Te damos un consejo que no encontrarás en todas las guías: visita Tahai al menos dos veces.
- Por la mañana temprano: Es el momento perfecto para fotografiar los moáis con la luz del sol iluminando sus rostros. Los detalles de sus rasgos se aprecian con una claridad asombrosa.
- Al atardecer: Esta es la hora mágica. Ver la puesta de sol a contraluz de las siluetas de los moáis de Vai Uri es una experiencia que trasciende lo turístico. El cielo se tiñe de naranjas y rojos, y los gigantes de piedra parecen cobrar vida mientras el sol se esconde en el horizonte. Es, sin duda, el atardecer más famoso de la isla.
Cómo llegar:
La ventaja de Vai Uri y Tahai es su proximidad a Hanga Roa, el pueblo principal de la isla. Puedes llegar fácilmente caminando en unos 20 o 30 minutos desde el centro, o en bicicleta por un camino habilitado. También puedes llegar en auto o taxi, ya que hay estacionamiento disponible cerca del cementerio.

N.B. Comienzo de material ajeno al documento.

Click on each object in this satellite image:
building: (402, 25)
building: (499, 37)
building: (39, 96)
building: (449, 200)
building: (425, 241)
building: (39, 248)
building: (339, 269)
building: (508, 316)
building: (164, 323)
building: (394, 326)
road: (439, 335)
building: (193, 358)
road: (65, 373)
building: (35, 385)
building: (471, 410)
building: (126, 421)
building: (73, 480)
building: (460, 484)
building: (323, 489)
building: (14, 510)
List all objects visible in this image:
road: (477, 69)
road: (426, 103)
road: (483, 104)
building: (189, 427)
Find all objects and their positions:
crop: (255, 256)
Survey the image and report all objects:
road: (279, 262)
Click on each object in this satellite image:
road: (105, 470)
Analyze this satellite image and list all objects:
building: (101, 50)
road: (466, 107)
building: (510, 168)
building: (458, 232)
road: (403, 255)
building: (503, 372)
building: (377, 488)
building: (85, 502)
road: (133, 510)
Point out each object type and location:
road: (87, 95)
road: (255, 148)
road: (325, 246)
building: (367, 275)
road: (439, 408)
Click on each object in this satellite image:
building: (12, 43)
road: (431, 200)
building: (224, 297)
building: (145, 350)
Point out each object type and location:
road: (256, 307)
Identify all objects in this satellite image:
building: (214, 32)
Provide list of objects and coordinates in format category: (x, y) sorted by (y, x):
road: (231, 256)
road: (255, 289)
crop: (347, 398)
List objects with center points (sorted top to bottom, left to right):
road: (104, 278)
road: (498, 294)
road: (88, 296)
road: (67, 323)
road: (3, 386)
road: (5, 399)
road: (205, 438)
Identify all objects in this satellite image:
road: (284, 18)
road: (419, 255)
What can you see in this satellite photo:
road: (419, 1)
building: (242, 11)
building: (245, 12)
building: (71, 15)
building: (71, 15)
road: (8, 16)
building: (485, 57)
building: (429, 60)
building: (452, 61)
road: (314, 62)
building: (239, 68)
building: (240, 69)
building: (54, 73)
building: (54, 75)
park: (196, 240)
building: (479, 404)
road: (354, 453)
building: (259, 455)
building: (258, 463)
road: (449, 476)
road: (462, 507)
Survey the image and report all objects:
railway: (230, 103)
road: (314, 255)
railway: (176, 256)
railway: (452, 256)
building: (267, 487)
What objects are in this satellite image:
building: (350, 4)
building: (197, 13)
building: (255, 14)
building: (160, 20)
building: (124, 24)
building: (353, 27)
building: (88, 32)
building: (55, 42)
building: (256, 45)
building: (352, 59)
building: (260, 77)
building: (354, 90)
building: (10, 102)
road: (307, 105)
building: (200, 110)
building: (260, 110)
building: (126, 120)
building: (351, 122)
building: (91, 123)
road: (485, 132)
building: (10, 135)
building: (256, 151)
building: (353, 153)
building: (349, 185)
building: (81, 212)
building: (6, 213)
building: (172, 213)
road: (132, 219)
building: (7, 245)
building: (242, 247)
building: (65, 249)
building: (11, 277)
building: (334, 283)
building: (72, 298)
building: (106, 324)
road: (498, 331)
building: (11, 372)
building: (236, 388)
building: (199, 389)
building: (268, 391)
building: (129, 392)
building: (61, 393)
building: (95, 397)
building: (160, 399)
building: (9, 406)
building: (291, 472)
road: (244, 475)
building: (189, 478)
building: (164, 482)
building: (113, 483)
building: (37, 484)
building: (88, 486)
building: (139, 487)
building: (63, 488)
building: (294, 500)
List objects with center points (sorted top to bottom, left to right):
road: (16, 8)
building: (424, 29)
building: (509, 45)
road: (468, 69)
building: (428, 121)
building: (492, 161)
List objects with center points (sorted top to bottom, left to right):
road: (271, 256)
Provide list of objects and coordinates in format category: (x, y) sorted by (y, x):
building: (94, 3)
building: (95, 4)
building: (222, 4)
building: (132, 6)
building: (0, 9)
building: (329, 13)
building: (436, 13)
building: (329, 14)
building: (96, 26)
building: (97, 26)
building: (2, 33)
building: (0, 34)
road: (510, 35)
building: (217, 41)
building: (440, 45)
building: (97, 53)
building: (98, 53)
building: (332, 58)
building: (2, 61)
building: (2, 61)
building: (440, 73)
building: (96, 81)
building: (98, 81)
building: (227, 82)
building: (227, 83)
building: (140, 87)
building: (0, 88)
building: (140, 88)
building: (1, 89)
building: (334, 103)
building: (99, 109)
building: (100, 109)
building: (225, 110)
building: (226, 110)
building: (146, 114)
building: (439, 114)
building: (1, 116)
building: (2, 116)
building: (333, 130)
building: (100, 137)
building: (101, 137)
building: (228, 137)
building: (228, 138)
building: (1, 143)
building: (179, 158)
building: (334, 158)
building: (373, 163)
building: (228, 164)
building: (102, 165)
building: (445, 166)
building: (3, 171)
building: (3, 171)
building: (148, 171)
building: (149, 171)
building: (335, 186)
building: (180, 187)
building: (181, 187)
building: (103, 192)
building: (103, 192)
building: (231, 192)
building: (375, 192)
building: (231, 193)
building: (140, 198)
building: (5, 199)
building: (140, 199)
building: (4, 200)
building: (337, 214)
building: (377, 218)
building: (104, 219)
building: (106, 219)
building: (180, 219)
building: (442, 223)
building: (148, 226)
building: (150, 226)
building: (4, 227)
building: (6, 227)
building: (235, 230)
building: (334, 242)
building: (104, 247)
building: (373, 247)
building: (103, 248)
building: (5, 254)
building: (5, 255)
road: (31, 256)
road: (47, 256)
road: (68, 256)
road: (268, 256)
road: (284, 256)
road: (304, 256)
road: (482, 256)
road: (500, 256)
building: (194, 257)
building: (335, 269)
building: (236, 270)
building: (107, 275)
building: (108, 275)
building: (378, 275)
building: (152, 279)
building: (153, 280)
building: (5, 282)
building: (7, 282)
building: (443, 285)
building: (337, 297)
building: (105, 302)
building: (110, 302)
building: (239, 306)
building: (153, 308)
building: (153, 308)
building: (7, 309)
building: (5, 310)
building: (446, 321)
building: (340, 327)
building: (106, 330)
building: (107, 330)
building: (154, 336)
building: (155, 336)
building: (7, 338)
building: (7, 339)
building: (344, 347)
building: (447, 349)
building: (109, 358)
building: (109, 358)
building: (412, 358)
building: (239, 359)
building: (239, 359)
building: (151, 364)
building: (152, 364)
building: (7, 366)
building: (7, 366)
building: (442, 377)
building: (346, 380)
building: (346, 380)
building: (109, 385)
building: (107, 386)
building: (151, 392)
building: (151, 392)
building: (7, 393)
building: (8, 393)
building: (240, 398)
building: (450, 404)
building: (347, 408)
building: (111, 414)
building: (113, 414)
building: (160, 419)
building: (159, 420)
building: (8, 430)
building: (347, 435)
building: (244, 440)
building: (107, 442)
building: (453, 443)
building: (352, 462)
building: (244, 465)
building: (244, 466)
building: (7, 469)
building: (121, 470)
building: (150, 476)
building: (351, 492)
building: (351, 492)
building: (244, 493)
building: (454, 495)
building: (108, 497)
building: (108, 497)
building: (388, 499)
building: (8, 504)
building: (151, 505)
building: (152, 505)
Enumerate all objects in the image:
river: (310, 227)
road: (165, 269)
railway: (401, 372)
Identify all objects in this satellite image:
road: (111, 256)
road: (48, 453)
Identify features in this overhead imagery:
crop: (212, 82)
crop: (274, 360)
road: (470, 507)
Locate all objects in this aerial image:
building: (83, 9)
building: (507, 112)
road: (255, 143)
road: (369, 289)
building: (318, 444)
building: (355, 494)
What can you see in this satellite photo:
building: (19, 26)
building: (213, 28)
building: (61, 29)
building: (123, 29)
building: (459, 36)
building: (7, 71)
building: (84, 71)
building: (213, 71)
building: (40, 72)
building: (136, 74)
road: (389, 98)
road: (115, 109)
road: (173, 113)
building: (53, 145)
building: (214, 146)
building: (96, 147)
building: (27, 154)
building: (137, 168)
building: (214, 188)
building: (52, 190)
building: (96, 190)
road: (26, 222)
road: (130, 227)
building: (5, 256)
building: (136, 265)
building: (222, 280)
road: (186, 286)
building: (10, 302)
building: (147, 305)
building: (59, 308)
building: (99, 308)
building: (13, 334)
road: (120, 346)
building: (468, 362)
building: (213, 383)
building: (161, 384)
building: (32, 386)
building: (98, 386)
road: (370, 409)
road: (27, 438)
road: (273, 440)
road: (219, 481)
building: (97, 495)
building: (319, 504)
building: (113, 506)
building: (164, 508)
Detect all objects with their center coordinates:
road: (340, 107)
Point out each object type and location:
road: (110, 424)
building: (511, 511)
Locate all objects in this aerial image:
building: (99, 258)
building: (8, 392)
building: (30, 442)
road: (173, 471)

Recomendaciones para tu viaje:
- Entrada al Parque: Recuerda que, para acceder a Tahai, necesitas la entrada al Parque Nacional Rapa Nui. La buena noticia es que este pase te permite visitar el sitio tantas veces como quieras durante 10 días, lo que es ideal para repetir la experiencia al atardecer.
- Lleva abrigo: Aunque el día sea caluroso, al atardecer el viento del Pacífico se vuelve frío. No olvides una chaqueta para disfrutar del espectáculo sin prisas.
- Respeta el suelo: Verás marcas en el suelo que indican antiguas estructuras. Por favor, camina solo por los senderos habilitados para preservar este patrimonio único.
- Hidratación y protección solar: El sol en la isla es intenso durante todo el día. Lleva contigo agua suficiente y bloqueador solar, especialmente si planeas quedarte a disfrutar del atardecer.
- Calzado cómodo: El terreno alrededor del complejo es de tierra y piedras volcánicas. Un buen calzado te permitirá explorar sin molestias cada rincón del sitio.
Visitar el Ahu Vai Uri es mucho más que tachar un punto en el mapa. Es conectar con el alma de Rapa Nui, sentir el peso de su historia y ser testigo de un legado que, pese a los embates del tiempo y el mar, sigue en pie, firme y silencioso, esperando tu mirada. No te lo pierdas.